Document extract
-- BEGIN --

Is it reachable within reasonable cost?, the answer is NO.  But I think it is possible to come really close with very little added cost.

First let me say I am totally pro passive solar in most areas with decent sun needing heating.  It is not perfect but it really works.  I live in a passive solar home built in 1984.  With the bit of active solar(using 30 watts worth of fans) added a year ago I am to Dec 8 in a zone 4 borderline zone 3 climate having had a colder than average fall and I still haven't started heating yet.  Surely that has value long term.  And I would guess there are fewer than a dozen homes that are lived in, in this area out of probably 4000 homes that can say that.  Even without the bit of active solar this house closed up would run all winter and never freeze a pipe with no human intervention.

Second I will say I am 100% pro basement in most locations.  Exception are really high water table that can't be drained away and rock too hard to put a basement in.  I have lived with many horrible basements thru the years.  I agree totally a bad basement is a nightmare.  But a good basement is doable without great expense.  A good basement should never be finished in the classic sense.  No wall to wall carpeting.  Bare painted concrete with throw rugs where needed.   No sewer connect anything in the basement be it floor drains, washer, bathroom etc.  Those are a bad idea.  It should have ideally a french drain with a back flow preventer so the french drain can't flood the basement if the outside floods.  If not a french drain then a sump that is seriously the lowest place in the basement.   The argument for basement is the footing needs to go 4 1/2 feet deep to get below the frost line so you have already half the basement built.  So doing it is a fairly cheap way to double your square footage.  And using a combination of modern materials and good design I think they are totally functional.  The basement in this house has a few problems but they would be easily solved>

I do find it interesting how short everyone's lists our on this topic as I could right a small novel on all the things I would like to see.  I will sample a few.

-- END --

Task goal
In the post on passive solar homes and basements, what year was the writer's home built?

[Saved data entries]
-- BEGIN --

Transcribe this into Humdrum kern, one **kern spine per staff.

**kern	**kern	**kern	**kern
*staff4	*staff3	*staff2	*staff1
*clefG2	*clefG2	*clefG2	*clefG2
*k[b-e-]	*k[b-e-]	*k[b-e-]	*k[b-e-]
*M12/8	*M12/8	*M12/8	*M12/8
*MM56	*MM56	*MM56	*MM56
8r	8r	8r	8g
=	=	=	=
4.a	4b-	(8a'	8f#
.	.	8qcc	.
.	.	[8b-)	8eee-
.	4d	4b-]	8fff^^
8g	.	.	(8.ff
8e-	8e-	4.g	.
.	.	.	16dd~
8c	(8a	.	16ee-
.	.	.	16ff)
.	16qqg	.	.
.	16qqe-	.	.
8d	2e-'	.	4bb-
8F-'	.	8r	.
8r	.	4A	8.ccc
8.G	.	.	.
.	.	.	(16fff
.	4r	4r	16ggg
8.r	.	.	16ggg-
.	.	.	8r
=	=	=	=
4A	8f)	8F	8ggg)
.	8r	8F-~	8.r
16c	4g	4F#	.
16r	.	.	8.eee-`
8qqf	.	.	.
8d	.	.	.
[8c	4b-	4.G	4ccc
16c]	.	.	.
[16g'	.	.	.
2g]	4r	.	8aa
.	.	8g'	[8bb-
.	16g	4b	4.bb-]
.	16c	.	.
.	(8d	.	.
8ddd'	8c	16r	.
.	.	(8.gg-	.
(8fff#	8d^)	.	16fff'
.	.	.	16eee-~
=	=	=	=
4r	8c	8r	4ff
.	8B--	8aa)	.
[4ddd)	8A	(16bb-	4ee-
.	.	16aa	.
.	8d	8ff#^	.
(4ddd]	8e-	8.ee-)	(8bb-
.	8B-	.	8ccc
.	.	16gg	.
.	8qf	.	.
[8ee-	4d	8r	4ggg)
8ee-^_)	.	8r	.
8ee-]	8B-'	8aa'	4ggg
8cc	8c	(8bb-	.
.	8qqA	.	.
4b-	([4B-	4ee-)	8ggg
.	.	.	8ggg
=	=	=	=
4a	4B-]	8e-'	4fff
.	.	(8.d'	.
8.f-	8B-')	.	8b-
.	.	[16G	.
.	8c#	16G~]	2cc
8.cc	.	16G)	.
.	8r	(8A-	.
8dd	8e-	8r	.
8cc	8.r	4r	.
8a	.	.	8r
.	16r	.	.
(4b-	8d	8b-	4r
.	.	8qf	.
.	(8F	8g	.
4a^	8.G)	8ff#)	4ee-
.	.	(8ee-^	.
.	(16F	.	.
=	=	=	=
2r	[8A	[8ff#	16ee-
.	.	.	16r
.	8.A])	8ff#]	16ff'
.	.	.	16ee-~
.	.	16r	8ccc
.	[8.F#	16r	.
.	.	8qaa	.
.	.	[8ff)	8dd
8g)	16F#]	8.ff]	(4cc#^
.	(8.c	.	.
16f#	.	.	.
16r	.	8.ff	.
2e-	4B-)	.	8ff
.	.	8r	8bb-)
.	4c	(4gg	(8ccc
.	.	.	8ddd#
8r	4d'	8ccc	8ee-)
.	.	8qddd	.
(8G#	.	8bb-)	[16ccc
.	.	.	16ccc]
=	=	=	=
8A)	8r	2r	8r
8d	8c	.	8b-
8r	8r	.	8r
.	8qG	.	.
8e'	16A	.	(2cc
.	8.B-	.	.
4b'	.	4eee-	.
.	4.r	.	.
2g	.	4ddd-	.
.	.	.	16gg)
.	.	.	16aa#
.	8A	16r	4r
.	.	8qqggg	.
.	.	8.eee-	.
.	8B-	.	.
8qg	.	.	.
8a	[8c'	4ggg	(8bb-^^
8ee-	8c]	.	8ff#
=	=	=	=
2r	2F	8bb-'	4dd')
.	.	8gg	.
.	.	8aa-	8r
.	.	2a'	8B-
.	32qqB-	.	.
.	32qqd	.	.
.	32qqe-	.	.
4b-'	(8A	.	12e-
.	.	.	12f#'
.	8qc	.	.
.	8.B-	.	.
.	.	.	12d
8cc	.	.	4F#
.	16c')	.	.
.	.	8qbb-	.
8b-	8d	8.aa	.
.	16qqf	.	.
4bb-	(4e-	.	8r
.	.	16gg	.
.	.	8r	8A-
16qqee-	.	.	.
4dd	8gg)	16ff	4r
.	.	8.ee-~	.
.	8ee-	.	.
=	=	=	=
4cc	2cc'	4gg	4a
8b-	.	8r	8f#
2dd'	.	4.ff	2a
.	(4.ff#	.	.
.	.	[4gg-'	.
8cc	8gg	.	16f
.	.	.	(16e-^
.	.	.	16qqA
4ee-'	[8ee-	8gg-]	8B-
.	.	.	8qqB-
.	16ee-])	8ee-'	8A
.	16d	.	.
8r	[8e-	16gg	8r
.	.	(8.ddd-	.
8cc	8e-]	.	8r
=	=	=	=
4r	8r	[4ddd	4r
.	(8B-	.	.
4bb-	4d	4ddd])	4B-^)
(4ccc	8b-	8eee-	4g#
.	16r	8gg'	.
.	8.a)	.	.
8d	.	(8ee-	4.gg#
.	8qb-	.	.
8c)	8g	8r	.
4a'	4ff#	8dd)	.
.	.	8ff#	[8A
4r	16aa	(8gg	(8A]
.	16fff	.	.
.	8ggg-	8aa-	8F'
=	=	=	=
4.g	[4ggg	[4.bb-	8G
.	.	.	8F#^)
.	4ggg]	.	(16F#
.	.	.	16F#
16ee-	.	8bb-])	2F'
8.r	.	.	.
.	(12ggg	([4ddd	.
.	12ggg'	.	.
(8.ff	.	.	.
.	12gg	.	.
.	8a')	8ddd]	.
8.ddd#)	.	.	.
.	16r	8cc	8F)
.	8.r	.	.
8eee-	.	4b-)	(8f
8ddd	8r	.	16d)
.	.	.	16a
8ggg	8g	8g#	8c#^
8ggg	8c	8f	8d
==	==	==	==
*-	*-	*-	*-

-- END --

The response
1984